以上选了五段马祖主要的开示和接机;以下再节录两段直说的法语,最便初机。
“一日谓众曰︰汝等诸人各信自心是佛,此心即是佛心。达磨大师从南天竺国来至中华,传上乘一心之法,令汝等开悟,又引楞伽经文以印众生心地,恐汝颠倒不自信此一心之法各各有之,故楞伽经以‘佛语心为宗,无门为法门。夫求法者应无所求,心外无别佛,佛外无别心,不取善,不舍恶,净秽两边俱不依怙,达罪性空,念念不可得,无自性故。(中略)汝但随时言说,即事即理都无所碍,菩提道果亦复如是。于心所生即名为色,知色空故生即不生,若了此意乃可随时着衣吃饭长养圣胎,任运过时更有何事?汝受吾教,听吾偈曰︰心地随时说,菩提亦抵宁,事理俱无碍,当生即不生。”
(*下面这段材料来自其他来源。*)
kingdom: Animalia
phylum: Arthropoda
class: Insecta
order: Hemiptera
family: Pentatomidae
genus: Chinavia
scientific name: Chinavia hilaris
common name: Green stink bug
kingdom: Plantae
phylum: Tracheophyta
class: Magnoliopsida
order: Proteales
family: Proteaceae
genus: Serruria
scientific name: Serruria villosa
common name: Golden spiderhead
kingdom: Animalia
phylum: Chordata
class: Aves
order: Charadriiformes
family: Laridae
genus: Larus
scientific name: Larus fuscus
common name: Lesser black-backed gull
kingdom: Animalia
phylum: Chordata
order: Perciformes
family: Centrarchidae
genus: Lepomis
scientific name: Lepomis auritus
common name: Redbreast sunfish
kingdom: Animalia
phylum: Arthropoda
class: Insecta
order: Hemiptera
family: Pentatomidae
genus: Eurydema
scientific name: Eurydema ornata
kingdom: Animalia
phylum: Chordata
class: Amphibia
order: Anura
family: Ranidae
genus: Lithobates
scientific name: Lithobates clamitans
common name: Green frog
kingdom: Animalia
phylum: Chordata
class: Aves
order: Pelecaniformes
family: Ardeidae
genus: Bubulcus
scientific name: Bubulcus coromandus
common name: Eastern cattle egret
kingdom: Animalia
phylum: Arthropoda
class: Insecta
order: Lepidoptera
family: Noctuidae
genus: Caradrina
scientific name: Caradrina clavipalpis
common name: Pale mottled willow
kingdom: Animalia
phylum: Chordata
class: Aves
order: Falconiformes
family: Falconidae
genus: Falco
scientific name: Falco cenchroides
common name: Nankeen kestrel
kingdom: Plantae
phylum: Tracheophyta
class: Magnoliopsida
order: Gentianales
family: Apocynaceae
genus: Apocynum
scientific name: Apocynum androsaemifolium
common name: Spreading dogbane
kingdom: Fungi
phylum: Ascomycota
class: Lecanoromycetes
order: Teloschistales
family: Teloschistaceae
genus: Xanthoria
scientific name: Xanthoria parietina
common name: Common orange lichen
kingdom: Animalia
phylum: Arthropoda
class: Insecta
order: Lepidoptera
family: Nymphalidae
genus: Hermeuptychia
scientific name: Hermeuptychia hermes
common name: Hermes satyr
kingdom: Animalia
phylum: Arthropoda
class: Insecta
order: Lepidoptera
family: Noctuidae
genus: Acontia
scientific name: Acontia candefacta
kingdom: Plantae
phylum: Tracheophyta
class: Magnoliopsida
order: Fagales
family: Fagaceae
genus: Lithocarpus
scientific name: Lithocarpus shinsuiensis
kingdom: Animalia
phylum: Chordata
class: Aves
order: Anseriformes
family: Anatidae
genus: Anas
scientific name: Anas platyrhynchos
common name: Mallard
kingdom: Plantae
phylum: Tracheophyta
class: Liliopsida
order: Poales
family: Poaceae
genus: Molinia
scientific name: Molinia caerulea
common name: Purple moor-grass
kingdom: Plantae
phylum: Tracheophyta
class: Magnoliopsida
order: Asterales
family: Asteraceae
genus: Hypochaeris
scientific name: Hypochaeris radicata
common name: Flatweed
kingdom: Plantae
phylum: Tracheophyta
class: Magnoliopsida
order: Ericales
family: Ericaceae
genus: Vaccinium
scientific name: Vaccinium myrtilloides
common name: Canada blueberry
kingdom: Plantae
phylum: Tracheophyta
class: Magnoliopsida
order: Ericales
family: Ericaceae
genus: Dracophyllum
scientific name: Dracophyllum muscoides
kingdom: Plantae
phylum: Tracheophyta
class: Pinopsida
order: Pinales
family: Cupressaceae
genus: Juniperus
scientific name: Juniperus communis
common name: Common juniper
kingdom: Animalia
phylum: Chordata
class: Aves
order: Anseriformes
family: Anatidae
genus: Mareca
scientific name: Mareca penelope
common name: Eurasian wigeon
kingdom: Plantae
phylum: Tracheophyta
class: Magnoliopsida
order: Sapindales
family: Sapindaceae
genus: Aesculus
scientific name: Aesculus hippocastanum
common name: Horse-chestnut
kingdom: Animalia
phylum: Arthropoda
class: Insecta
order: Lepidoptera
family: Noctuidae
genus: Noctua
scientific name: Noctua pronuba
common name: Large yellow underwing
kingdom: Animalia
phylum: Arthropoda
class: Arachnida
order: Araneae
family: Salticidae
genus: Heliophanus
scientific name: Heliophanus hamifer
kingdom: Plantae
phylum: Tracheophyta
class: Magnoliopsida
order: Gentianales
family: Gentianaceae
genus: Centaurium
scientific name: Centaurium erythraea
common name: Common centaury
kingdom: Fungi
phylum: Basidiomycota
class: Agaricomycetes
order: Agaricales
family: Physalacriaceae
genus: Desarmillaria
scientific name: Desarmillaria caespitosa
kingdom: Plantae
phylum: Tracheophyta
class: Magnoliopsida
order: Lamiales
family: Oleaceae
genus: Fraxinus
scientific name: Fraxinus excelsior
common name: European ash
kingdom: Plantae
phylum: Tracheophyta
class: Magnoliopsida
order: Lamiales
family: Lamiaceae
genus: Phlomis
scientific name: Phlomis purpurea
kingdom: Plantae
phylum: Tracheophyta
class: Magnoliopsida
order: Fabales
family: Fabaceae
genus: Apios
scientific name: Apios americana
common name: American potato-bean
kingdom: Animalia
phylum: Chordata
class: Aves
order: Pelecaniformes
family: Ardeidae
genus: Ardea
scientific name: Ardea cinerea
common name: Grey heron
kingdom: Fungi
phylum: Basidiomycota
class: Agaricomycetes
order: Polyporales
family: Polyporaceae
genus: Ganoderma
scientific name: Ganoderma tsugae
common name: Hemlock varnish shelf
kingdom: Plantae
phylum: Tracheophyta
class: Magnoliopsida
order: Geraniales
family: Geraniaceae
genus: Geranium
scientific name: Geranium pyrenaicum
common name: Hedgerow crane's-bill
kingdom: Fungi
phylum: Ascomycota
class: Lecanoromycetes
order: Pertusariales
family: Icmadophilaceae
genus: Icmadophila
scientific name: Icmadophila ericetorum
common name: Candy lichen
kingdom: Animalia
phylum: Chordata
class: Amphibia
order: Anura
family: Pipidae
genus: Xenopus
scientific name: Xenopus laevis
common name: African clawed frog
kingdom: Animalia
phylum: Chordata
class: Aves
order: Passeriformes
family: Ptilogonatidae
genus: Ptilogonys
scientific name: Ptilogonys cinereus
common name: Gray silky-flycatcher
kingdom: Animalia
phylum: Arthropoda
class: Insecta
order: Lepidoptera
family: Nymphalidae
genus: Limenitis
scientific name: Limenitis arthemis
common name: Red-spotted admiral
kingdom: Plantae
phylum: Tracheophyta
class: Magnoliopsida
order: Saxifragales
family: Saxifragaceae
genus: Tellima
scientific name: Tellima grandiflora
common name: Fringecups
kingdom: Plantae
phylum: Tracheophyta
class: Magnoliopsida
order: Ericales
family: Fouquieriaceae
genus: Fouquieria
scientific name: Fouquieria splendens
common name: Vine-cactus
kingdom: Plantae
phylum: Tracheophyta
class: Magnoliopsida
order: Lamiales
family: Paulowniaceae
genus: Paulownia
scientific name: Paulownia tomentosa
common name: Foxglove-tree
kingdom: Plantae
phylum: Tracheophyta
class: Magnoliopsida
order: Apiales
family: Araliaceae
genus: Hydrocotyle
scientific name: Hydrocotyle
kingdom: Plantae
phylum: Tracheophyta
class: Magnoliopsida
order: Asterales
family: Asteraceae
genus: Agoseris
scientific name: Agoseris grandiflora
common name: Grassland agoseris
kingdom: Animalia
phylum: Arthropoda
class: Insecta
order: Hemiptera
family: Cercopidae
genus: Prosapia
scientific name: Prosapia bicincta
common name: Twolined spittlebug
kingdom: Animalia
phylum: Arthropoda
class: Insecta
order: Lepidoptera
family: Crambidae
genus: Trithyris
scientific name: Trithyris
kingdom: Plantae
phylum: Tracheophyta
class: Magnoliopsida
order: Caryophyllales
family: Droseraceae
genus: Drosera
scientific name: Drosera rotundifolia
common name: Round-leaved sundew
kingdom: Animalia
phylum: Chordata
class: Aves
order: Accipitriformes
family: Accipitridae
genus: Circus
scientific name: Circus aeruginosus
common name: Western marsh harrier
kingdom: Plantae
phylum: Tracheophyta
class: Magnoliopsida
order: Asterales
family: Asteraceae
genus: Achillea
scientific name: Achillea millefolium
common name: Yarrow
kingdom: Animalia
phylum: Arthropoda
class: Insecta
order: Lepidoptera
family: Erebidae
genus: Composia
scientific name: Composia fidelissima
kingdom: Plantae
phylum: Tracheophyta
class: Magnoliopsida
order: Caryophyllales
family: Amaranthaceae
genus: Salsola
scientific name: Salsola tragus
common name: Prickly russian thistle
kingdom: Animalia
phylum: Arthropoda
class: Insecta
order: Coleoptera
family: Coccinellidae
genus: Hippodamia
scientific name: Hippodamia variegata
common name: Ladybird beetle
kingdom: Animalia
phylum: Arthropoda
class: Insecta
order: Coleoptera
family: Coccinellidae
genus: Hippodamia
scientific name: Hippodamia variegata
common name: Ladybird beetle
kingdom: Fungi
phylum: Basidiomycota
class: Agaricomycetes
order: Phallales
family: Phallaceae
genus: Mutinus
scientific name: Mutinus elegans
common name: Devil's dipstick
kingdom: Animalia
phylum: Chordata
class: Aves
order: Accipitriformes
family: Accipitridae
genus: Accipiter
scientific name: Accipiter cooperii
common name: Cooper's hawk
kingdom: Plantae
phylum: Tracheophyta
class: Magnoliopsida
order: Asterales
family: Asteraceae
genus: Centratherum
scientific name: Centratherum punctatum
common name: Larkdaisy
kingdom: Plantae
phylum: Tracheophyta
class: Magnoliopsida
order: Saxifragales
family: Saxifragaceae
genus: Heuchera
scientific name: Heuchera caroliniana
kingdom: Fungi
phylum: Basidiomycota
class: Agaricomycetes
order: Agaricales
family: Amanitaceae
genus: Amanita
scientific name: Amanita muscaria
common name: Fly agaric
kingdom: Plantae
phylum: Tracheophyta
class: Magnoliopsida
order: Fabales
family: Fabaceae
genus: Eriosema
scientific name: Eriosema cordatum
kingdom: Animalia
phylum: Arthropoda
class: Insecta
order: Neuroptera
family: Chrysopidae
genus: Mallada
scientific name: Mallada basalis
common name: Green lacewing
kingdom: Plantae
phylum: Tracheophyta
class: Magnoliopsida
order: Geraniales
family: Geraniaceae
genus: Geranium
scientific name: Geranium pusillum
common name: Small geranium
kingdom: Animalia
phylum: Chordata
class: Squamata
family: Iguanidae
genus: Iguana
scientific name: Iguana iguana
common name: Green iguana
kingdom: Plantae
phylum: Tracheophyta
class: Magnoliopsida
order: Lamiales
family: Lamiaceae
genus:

“一日示众云︰道不用修,但莫污染。何为污染?但有生死心,造作趋向皆是污染。若欲直会其道,平常心是道。何谓平常心?无造作,无是非,无取舍,无断常,无凡圣,故经云‘非凡夫行,非圣贤行,是菩萨行。’只如今行住坐卧应机接物尽是道,道即是法界。乃至河沙妙用不出法界。若不然者,云何言心地法门,云何言无尽灯。(中略)建立亦得,扫荡亦得,尽是妙用,妙用尽是自家,非离真而有立处,立处即真,尽是自家体。若不然者,更是何人?一切法皆是佛法,诸法即是解脱,解脱者即是真如,诸法不出于真如。行住坐卧悉是不思议用,不待时节,经云‘在在处处则为有佛’。(中略)如天起云忽有还无不留踪迹,犹如划水成文不生不灭是大寂灭,在缠名如来藏,出缠号净法身。(中略)性无有异,用则不同。在迷为识,在悟为智;顺理为悟,顺事为迷;迷则迷自本心,悟则悟自本性。一悟永悟,不复更迷,如日出时不合于暗,智慧日出不与烦恼暗俱。了心境界,妄想即除,妄想既除即是无生,法性本有有不假修。(中略)若见此理真正合道。随缘度日,坐起相随,戒行增熏积于净业,但能如是,何虑不通。”
马祖印可的弟子
马祖会下得法者众,据云出八十四人善知识,法道之盛罕有其匹。时人称马祖道场为“选佛场”,大冶洪炉锻炼出许多铜头铁额汉,叹未曾有。嗣法印可诸弟子中,以百丈、南泉、归宗、大梅、盐官、盘山等师最为杰出。(下略)
◎附二︰马祖道一语录选辑(摘录自《古尊宿语录》卷一)
马祖大寂禅师,师讳道一,汉州什邡人也,俗姓马氏。江西法嗣布于天下,时号马祖焉。
问︰“如何是修道?”师云︰“道不属修,若言修得,修成还坏,即同声闻;若言不修,即同凡夫。”云︰“作何见解即得达道?”云︰“自性本来具足,但于善恶事上不滞,唤作修道人,取善舍恶,观空入定,即属造作,更若向外驰求,转□转远,但尽三界心量一念妄想,即是三界生死根本,但无一念即除生死根本,即得法王无上珍宝,无量劫来,凡夫妄想,谄曲邪伪,我慢贡高合为一体。故经云︰但以众法合成此身,起时唯法起,灭时唯法灭。此法起时不言我起,灭时不言我灭。前念后念中念,念念不相待,念念寂灭,唤作海印三昧,摄一切法,如百千异流,同归大海,都名海水,住于一味,即摄众味,住于大海,即混诸流。如人在大海中浴,即用一切水。所以声闻悟迷,凡夫迷悟,声闻不知圣心本无地位因果阶级心量,妄想修因证果住其空定八万劫二万劫,虽即已悟却迷。诸菩萨观如地狱苦,沉空滞寂,不见佛性,若是上根众生,忽遇善知识指示,言下领会,更不历于阶级地位,顿悟本性。故经云︰凡夫有反覆心,而声闻无也。对迷说悟,本既无迷,悟亦不立。一切众生从无量劫来,不出法性三昧,长在法性三昧中着衣吃饭言谈祇对,六根运用一切施为,尽是法性,不解返源,随名逐相,迷情妄起,造种种业,若能一念返照全体圣心,汝等诸人各达自心,莫记吾语,纵饶说得河沙道理,其心亦不增,总说不得其心亦不减,说得亦是汝心,说不得亦是汝心。乃至分身放光现十八变,不如还我死灰来,淋过死灰无力,喻声闻妄修因证果,未淋过死灰有力,喻菩萨道业纯熟,诸恶不染;若说如来权教三藏河沙劫说不可尽,犹如钩锁亦不断绝,若悟圣心总无余事,久立珍重。”
上堂庞居士问︰“不与万法为侣者是什么人?”师云︰“待汝一口吸尽西江水即向汝道。”又问︰“不昧本来身,请师高着眼。”师直下觑,士云︰“一等没弦琴,唯师弹得妙。”师直上觑,士礼拜,师归方丈,居士随后云︰“适来弄巧成拙。”问︰“如何是佛?”师云︰“即心是佛。”
[参考资料] 〈唐故洪州开元寺石门道一禅师塔铭〉(《全唐文》卷五0一);《宋高僧传》卷十;《景德传灯录》卷六;宇井伯寿《禅宗史研究》;铃木哲雄《唐五代禅宗史》;忽滑谷快天《禅学思想史》上卷。